* **Exercise prompt**: Show every line of the items that contains the string "Verstappen", matching case exactly.

* **Data to process**:

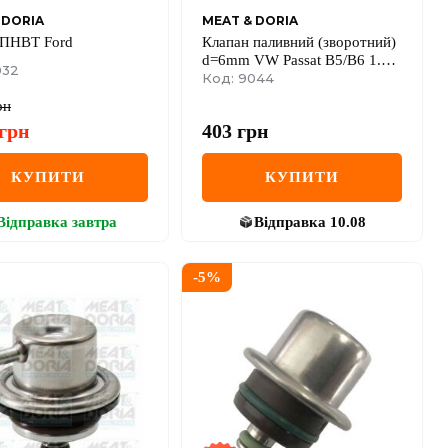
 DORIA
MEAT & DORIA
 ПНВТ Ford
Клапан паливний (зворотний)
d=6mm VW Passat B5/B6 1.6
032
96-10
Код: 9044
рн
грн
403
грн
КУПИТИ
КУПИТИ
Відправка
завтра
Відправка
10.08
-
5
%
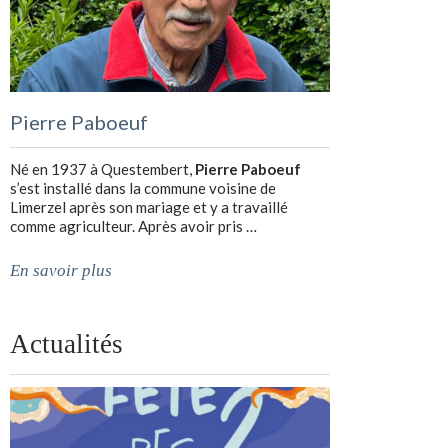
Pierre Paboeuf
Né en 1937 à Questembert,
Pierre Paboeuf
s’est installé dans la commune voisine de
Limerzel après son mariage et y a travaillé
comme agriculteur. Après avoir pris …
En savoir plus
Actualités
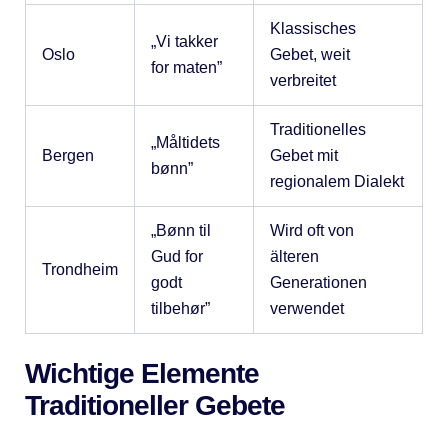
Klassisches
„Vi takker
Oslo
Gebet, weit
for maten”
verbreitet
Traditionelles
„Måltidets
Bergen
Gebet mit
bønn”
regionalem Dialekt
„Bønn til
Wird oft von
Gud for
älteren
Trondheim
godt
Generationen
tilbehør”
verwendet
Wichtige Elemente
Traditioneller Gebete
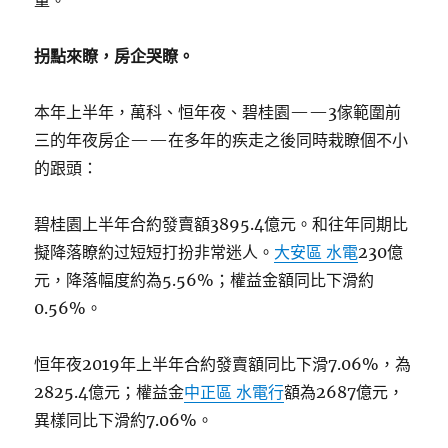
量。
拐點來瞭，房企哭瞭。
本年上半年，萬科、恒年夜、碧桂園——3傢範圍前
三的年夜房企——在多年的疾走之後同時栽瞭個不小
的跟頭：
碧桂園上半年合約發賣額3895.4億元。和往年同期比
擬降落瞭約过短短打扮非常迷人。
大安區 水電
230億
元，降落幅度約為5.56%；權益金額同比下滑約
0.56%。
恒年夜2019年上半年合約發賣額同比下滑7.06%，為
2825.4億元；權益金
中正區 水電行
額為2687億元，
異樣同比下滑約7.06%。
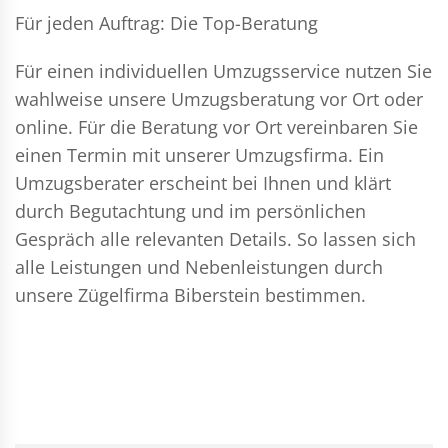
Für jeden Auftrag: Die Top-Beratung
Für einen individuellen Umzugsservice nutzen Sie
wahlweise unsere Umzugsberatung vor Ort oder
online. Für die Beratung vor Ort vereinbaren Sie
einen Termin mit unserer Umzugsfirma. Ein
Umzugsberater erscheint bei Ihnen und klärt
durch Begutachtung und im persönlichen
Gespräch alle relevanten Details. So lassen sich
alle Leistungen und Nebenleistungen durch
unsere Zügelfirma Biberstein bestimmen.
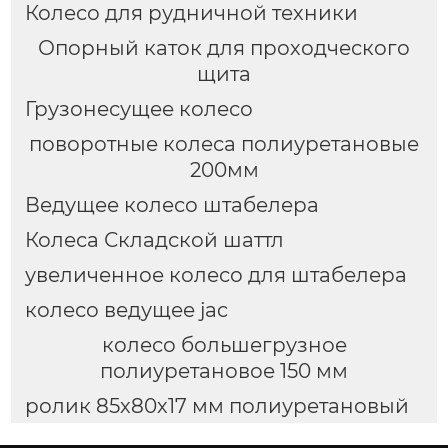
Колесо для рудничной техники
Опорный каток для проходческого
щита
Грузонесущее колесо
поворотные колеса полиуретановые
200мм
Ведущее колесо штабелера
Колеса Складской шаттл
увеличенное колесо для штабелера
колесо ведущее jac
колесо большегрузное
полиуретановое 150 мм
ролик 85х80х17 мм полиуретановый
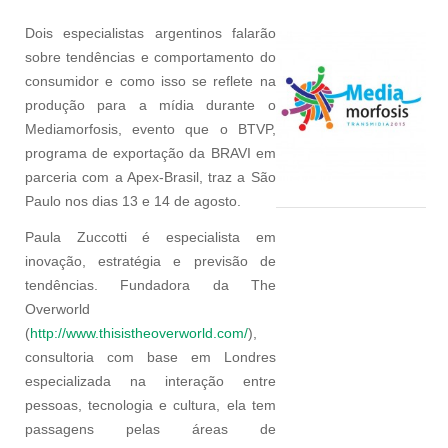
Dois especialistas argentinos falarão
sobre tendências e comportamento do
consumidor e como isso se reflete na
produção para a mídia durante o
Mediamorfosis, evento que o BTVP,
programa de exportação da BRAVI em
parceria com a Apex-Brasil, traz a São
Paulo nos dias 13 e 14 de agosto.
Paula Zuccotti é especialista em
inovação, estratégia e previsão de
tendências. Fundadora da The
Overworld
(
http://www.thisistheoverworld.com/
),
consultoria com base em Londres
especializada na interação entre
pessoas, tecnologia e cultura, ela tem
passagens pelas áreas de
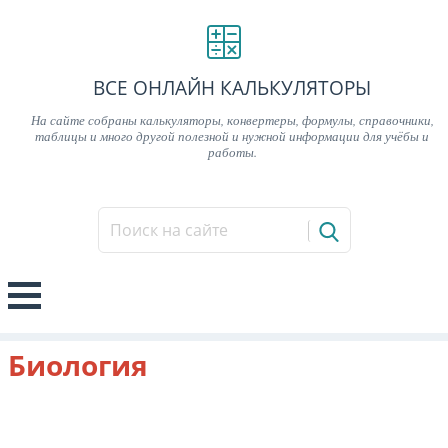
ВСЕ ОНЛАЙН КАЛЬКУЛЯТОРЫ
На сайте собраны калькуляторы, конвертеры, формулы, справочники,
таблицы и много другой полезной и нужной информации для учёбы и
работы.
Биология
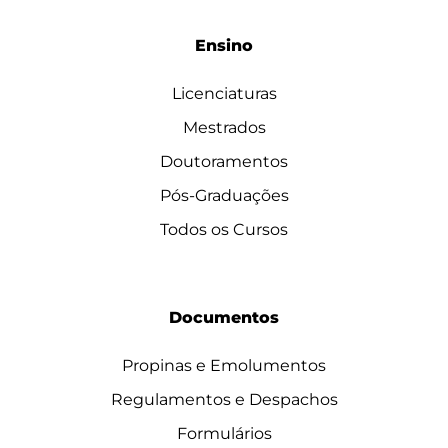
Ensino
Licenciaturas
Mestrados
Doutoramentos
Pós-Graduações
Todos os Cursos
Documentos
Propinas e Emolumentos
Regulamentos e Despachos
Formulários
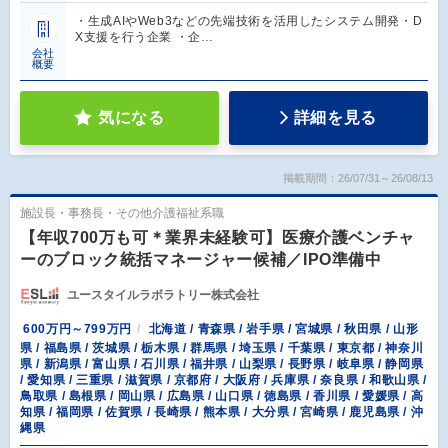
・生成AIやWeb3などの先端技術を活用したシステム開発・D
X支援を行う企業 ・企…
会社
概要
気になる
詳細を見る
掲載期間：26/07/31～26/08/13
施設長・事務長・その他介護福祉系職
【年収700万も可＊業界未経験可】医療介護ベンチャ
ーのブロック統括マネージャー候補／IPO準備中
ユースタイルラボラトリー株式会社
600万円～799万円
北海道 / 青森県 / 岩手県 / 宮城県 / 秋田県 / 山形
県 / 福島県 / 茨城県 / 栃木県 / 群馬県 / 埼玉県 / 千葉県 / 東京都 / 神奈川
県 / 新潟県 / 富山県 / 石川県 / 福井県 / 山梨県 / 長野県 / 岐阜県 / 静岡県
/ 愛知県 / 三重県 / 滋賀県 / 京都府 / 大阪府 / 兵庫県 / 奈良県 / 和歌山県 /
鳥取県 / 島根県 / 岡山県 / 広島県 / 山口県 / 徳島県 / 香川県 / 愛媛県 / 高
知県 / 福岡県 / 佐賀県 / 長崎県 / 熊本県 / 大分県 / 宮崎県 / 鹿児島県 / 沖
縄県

...

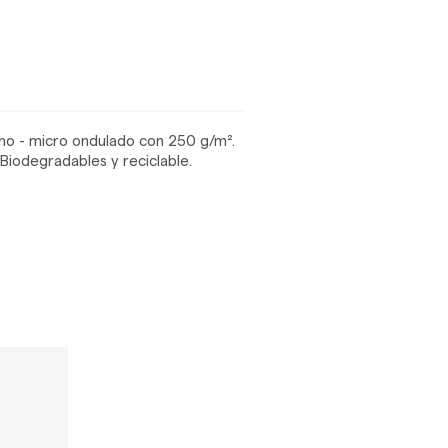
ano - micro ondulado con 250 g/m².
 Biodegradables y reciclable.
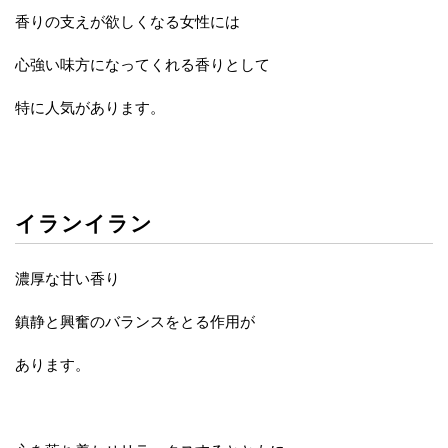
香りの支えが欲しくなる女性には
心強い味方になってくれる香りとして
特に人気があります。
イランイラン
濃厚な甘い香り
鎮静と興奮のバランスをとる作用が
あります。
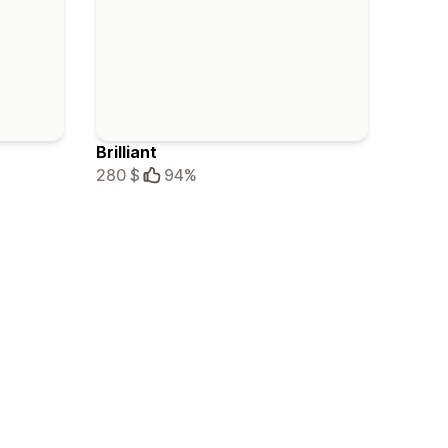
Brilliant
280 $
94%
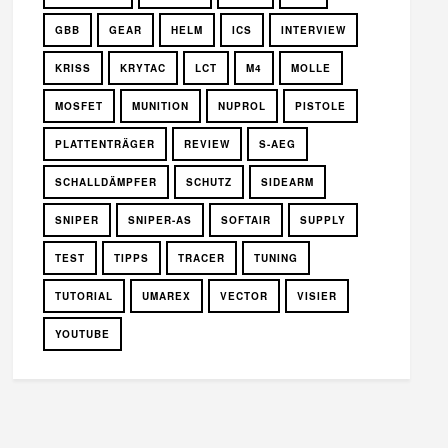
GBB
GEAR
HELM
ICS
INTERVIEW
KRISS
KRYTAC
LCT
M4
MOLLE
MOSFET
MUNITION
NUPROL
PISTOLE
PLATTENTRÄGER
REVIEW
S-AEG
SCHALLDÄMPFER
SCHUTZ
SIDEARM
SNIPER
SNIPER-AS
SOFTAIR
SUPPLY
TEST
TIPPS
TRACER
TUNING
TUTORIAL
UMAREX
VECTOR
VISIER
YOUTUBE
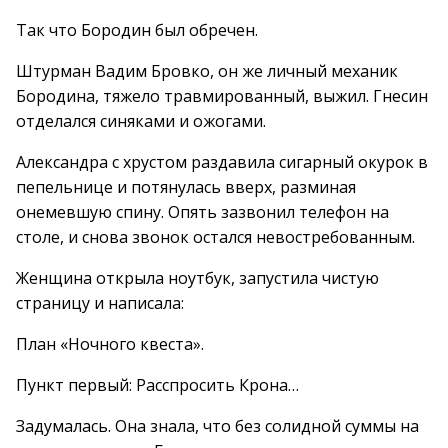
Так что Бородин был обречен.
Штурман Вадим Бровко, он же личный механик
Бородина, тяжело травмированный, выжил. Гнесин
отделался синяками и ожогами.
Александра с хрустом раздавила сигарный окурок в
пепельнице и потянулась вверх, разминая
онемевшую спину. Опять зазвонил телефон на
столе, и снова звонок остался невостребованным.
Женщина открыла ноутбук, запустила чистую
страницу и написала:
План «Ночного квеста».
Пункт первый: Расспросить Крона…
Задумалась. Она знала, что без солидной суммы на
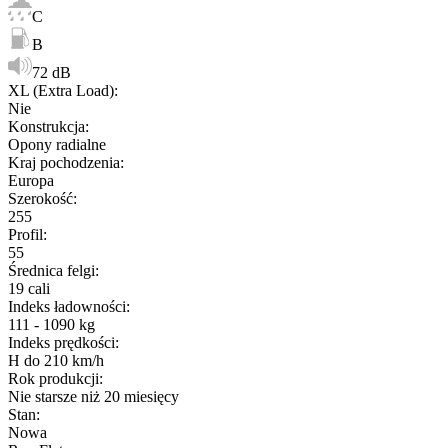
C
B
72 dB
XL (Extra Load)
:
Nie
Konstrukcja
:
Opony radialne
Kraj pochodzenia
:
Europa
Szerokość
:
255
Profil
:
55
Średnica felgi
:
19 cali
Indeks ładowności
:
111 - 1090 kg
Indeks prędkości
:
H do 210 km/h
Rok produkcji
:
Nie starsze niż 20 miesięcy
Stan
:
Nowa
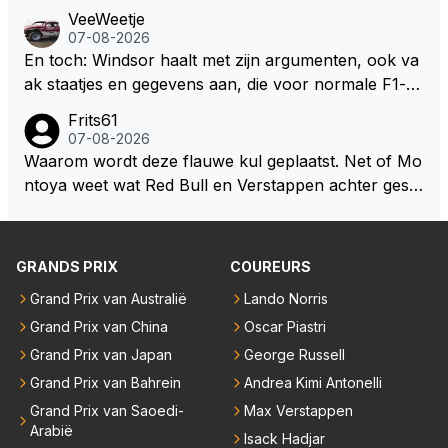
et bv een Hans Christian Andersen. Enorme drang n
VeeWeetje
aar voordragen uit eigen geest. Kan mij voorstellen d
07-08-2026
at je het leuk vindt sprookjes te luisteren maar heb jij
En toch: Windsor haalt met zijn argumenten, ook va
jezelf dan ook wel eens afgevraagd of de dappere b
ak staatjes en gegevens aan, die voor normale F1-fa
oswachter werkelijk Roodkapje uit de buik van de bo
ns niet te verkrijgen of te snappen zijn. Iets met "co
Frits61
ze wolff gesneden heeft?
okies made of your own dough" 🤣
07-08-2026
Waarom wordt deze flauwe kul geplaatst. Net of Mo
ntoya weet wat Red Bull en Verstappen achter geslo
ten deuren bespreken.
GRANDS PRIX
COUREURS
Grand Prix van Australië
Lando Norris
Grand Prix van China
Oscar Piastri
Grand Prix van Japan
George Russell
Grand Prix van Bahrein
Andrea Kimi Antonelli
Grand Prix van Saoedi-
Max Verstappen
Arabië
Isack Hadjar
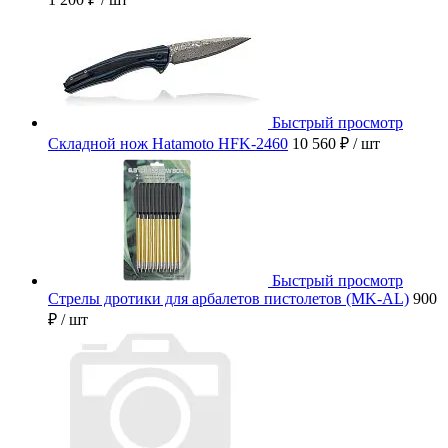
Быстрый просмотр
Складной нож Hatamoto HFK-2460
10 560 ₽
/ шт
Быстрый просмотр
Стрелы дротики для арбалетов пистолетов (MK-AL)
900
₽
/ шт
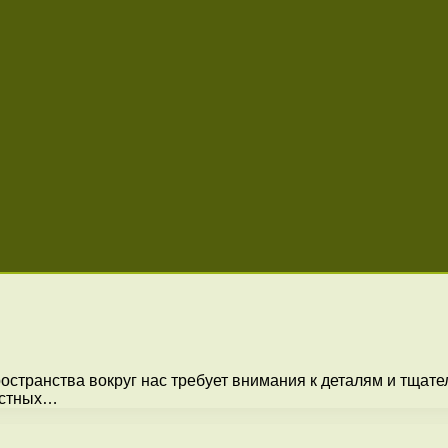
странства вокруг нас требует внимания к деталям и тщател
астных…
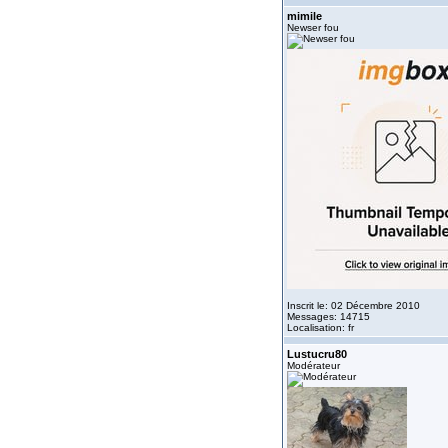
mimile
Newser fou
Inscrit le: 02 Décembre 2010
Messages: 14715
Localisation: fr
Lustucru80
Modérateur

* **Task response**:
ntoya weet wat Red Bull en Verstappen achter geslo
Max Verstappen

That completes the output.